◆ Tekst ter beoordeling
Op 27 augustus 2009 hebben beide partijen producties naar de rechtbank gezonden. Daar bevindt zich een verweerschrift met bijlagen bij dat door gedaagde op voorhand naar de rechtbank is gezonden.
De zaak is behandeld ter terechtzitting van 28 augustus 2009. Ter zitting zijn verschenen:
- eisers, alsmede B vergezeld door mr. Slump,
- de heer Nijboer, locatiedirecteur van gedaagde vergezeld door mr. Schutten.
De standpunten zijn toegelicht.
Op 1 en 2 september 2009 zijn er, zoals ter zitting was afgesproken, wederom producties door gedaagde in het geding gebracht.
Op 3 september 2009 hebben eisers schriftelijk op deze producties gereageerd.
Het vonnis is nader bepaald op vandaag.
De beoordeling van het geschil en de motivering van de beslissing
1. In deze zaak staat het navolgende vast.

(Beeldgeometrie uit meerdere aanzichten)
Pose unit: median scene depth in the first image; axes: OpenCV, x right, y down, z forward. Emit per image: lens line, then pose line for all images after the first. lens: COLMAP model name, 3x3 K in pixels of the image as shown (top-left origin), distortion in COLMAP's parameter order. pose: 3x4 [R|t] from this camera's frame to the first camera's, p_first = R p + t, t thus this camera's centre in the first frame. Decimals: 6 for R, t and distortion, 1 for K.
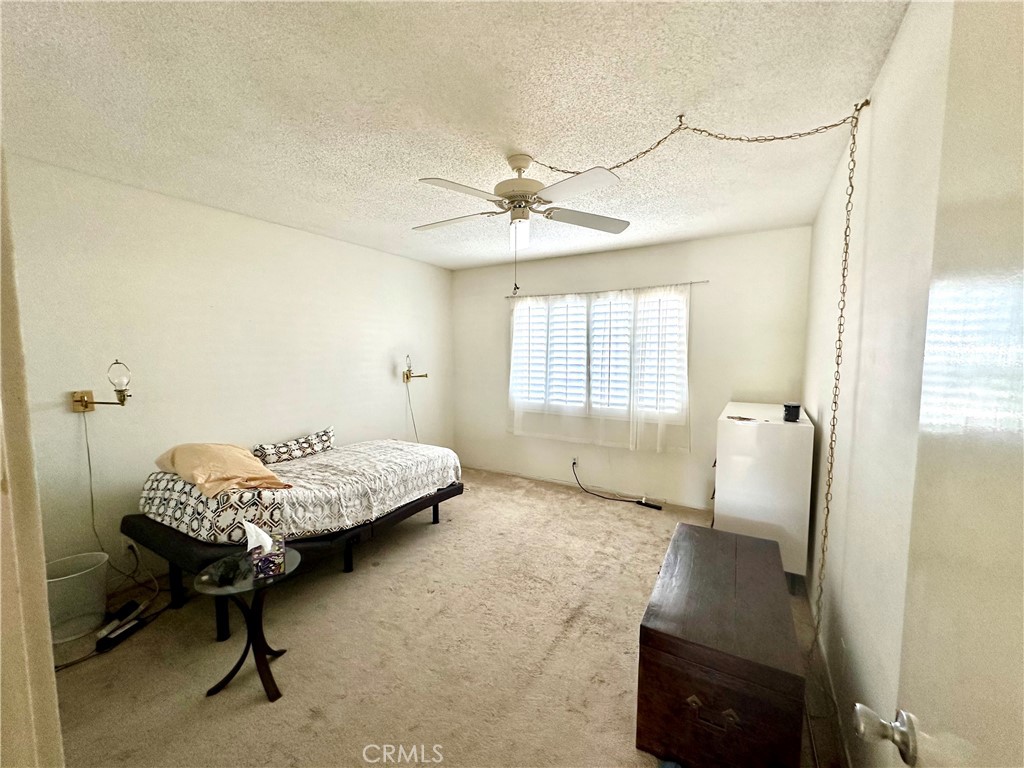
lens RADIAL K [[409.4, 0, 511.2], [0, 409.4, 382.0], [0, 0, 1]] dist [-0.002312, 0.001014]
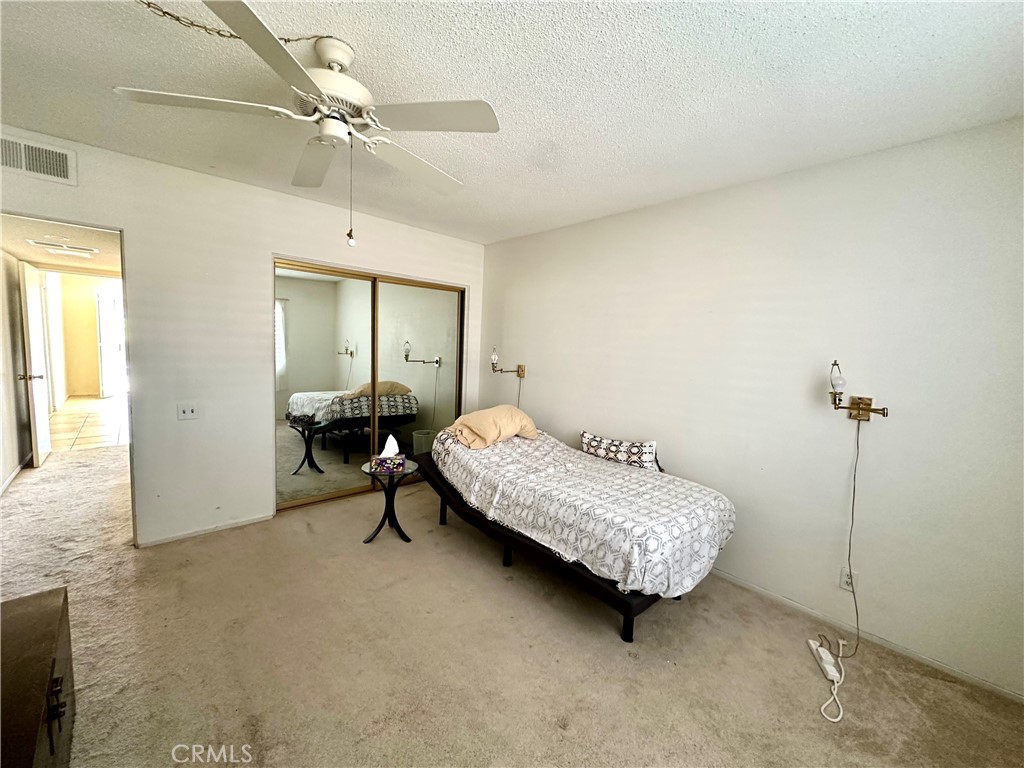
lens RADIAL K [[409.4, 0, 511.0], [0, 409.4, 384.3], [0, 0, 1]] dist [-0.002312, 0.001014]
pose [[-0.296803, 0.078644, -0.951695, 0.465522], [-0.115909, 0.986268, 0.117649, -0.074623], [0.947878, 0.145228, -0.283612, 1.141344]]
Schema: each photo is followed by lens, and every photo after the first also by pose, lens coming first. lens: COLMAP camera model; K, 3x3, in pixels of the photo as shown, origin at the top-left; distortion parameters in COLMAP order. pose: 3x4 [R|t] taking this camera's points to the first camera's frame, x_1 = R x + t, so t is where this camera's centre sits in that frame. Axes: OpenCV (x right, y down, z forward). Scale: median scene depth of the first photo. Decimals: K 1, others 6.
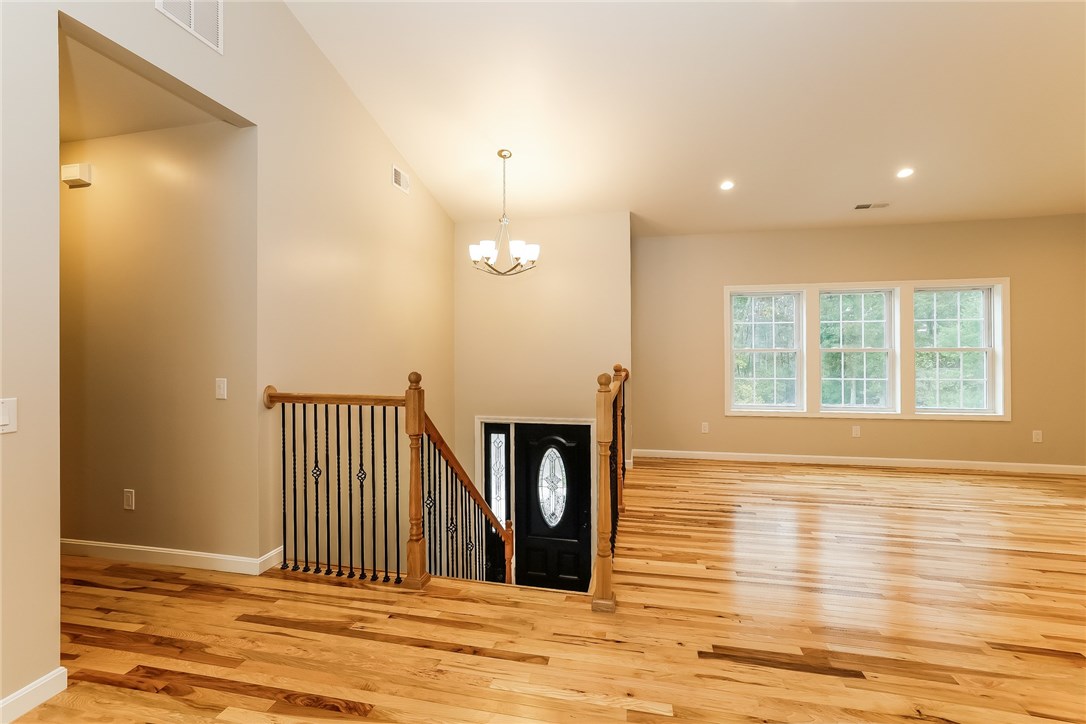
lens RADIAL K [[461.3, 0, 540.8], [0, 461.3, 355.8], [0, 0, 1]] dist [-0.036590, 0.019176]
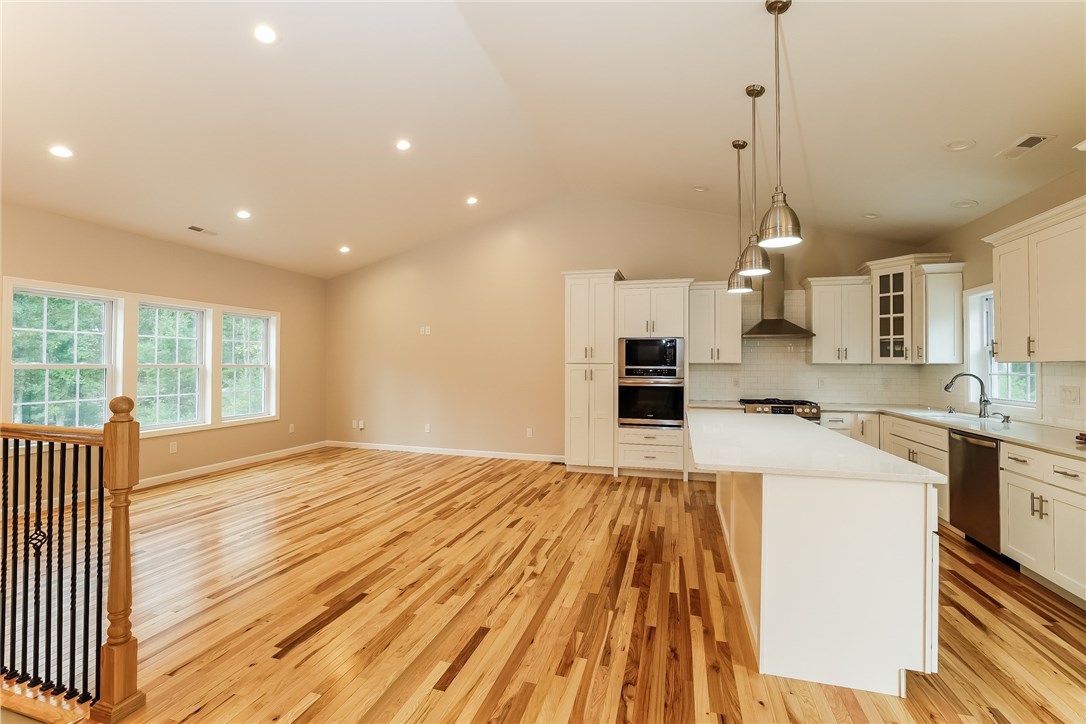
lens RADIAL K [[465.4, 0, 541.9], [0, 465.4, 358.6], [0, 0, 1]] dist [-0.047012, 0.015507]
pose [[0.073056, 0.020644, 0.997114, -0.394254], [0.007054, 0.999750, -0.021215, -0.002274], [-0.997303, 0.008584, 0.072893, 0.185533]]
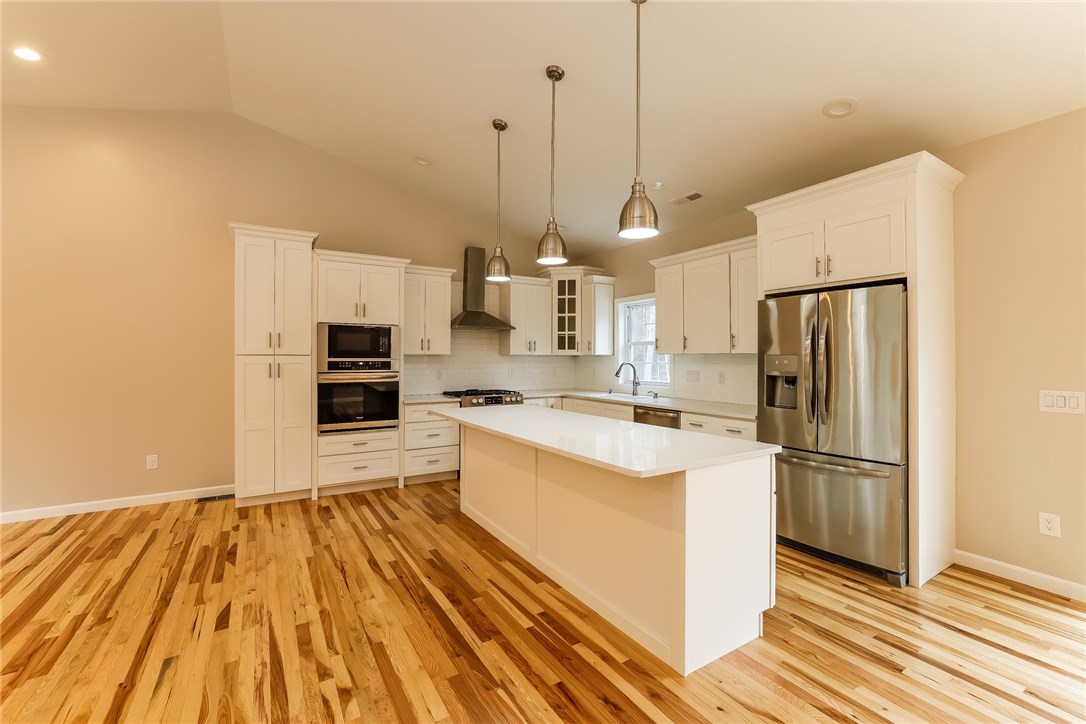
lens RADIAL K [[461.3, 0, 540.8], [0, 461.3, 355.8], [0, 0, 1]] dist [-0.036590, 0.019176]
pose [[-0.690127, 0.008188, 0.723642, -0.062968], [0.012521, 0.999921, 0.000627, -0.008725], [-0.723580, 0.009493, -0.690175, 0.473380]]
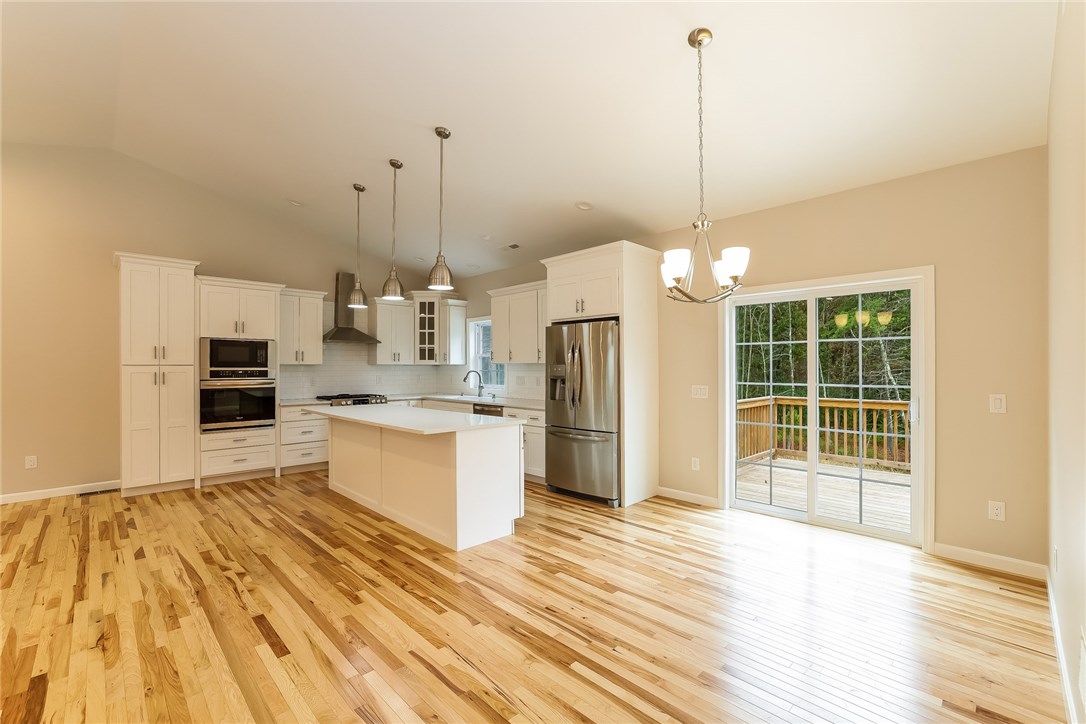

◆ Opdrachten
1. Geef het deel van de tekst tussen "De zaak is behandeld" en "door mr. Schutten.", beide inbegrepen, letterlijk weer.
2. Beantwoord de volgende vragen over de tekst.
(a) Op welke datum is de zaak ter terechtzitting behandeld?
(b) Welke functie heeft de heer Nijboer?
(c) Op welke datum hebben eisers schriftelijk op de producties gereageerd?
3. Som alle personen op die in de tekst met een naam of letter worden aangeduid.
De records zijn afkomstig uit een andere bron.

◆ Antwoorden per nummer
1.
De zaak is behandeld ter terechtzitting van 28 augustus 2009. Ter zitting zijn verschenen:
- eisers, alsmede B vergezeld door mr. Slump,
- de heer Nijboer, locatiedirecteur van gedaagde vergezeld door mr. Schutten.

2.
(a) 28 augustus 2009
(b) Locatiedirecteur van gedaagde
(c) 3 september 2009

3. B, mr. Slump, de heer Nijboer, mr. Schutten